父 テレビで、アナウンサーが「ほぼ完璧」と平気に使っていたよ。こんな人は、完璧の璧を壁
  だと思ってるんじゃない。サッカーの解説だったから。
子 漢字があってるかは、分からないけど、ほぼ完璧って使ってもいいだろ。意味は分かるよ。

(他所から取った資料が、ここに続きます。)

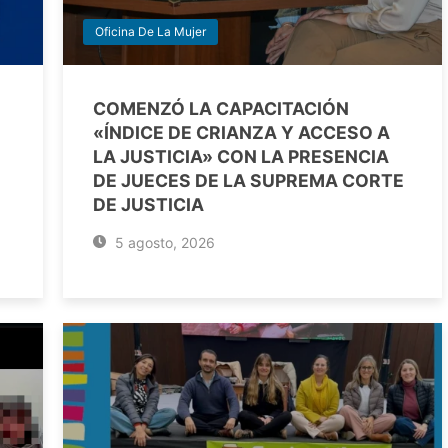
Oficina De La Mujer
COMENZÓ LA CAPACITACIÓN
«ÍNDICE DE CRIANZA Y ACCESO A
LA JUSTICIA» CON LA PRESENCIA
DE JUECES DE LA SUPREMA CORTE
DE JUSTICIA
5 agosto, 2026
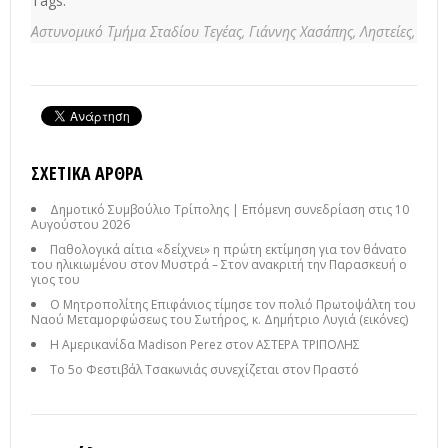
Tags:
Αστυνομικό Τμήμα Σταδίου Τεγέας,
Γιάννης Χασάπης,
Ληστείες,
ΣΧΕΤΙΚΆ ΆΡΘΡΑ
Δημοτικό Συμβούλιο Τρίπολης | Επόμενη συνεδρίαση στις 10
Αυγούστου 2026
Παθολογικά αίτια «δείχνει» η πρώτη εκτίμηση για τον θάνατο
του ηλικιωμένου στον Μυστρά – Στον ανακριτή την Παρασκευή ο
γιος του
Ο Μητροπολίτης Επιφάνιος τίμησε τον πολιό Πρωτοψάλτη του
Ναού Μεταμορφώσεως του Σωτήρος, κ. Δημήτριο Λυγιά (εικόνες)
Η Αμερικανίδα Madison Perez στον ΑΣΤΕΡΑ ΤΡΙΠΟΛΗΣ
Το 5ο Φεστιβάλ Τσακωνιάς συνεχίζεται στον Πραστό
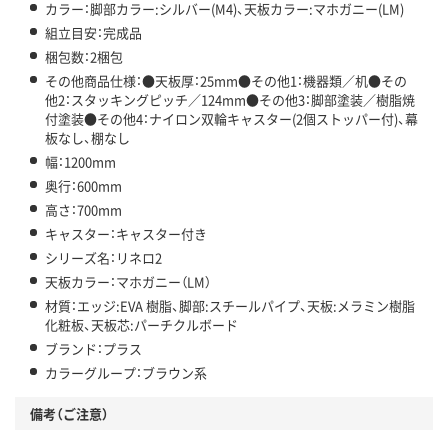
カラー：脚部カラー:シルバー(M4)、天板カラー:マホガニー(LM)
組立目安：完成品
梱包数：2梱包
その他商品仕様：●天板厚：25mm●その他1：機器類／机●その
他2：スタッキングピッチ／124mm●その他3：脚部塗装／樹脂焼
付塗装●その他4：ナイロン双輪キャスター(2個ストッパー付)、幕
板なし、棚なし
幅：1200mm
奥行：600mm
高さ：700mm
キャスター：キャスター付き
シリーズ名：リネロ2
天板カラー：マホガニー（LM）
材質：エッジ:EVA 樹脂、脚部:スチールパイプ、天板:メラミン樹脂
化粧板、天板芯:パーチクルボード
ブランド：プラス
カラーグループ：ブラウン系
備考（ご注意）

父 日本語の乱れどうこう言うことがあるが、アナウンサーが「ほぼ完璧」ってほぼ全くアウト
  と言いたいよ。
子 アナウンサがー言いたいのは、完璧に近いということだろ。
父 完璧に近いならいいんだけど、「ほぼ完璧」は完璧の言い切りで終わるからね。完璧の意味
  知ってると聞きたくなるよ。無限小数的に近いなら、完璧と一緒と言えなくもないけど。

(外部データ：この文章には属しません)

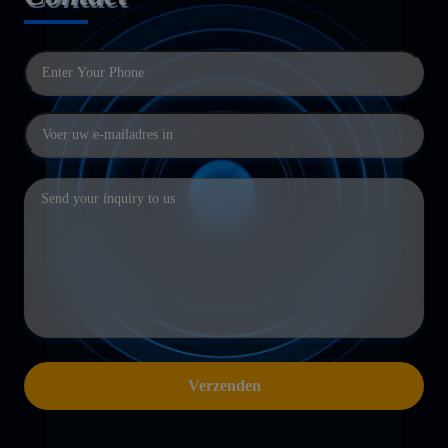
Verzenden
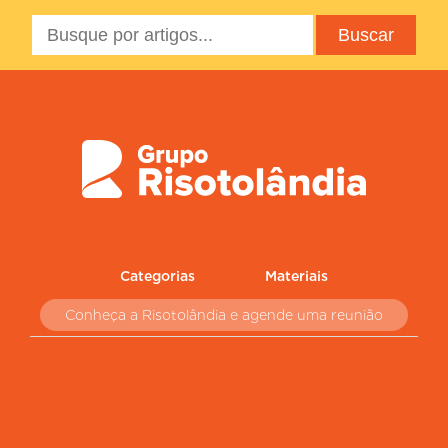
Categorias
Materiais
Conheça a Risotolândia e agende uma reunião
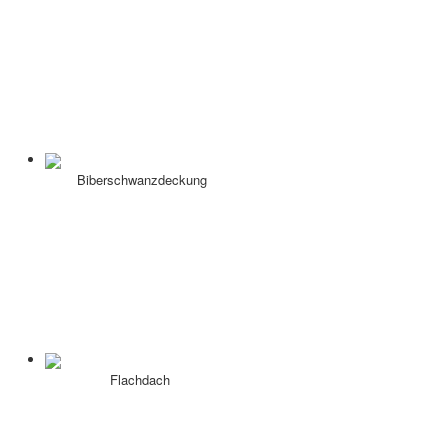
Biberschwanzdeckung
Flachdach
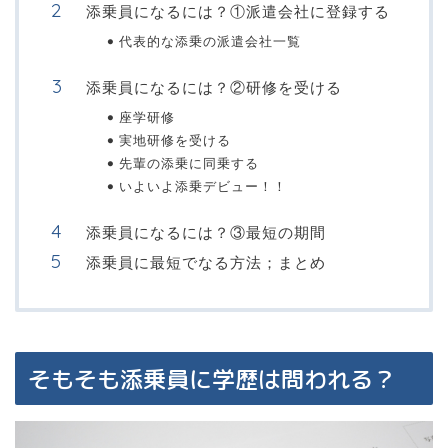
添乗員になるには？①派遣会社に登録する
代表的な添乗の派遣会社一覧
添乗員になるには？②研修を受ける
座学研修
実地研修を受ける
先輩の添乗に同乗する
いよいよ添乗デビュー！！
添乗員になるには？③最短の期間
添乗員に最短でなる方法；まとめ
そもそも添乗員に学歴は問われる？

  そんな程度に完璧じゃない時に、「ほぼ完璧」と使うんだよね。
子 1%~5%くらい足りない時に使うんじゃないか。もとから完全な事柄なんてないんだから
  自信はあるんだけど、完全には保証しませんよ。という意味で使っているんだろ。
父 そうだよね。でも確率で言ってしまうと、その1回にあたると完璧な失敗にあたるというこ
  ともあるよね。100回のうち1回も、失敗されると「ほぼ完璧」て安請け合いだね。「原
  子力は安全です。」と断言してた人達と一緒だよね。
  「ほぼ完璧」と言われると逆に不安にならないか。ほぼの部分のリスクがどの程度か、説明
  して、その分だけ完璧じゃないと言って欲しいよ。
子 完璧なことなんて、初めから無いと知っていれば、「ほぼ完璧」もOKだと思うよ。
  完璧なことが世の中に在るか無いか、考え方の違いじゃない。
父 そうとも言えるけど、一旦、完璧という言葉を使用するなら、論理上はその言葉の意味と整
  合する文を作って欲しいな。「ほぼ」は完全じゃないことを意味していて、「完璧」は完全
  なことを意味している。この二つを連結して文を作ると、すなわち矛盾だよね。完全な矛と
  完全な盾と両方がぶつかるとどうなるのだろうと思ってしまうよ。こんなことをしたら、
  対消滅して世界が消えてしまうんじゃないか心配だよ。
子 言葉は、意味が分かればそれでいいんだよ。
父 論理的には、そうも言えないよ。
子 完璧な論理は、そもそも無いんでしょ。
父 。。。。。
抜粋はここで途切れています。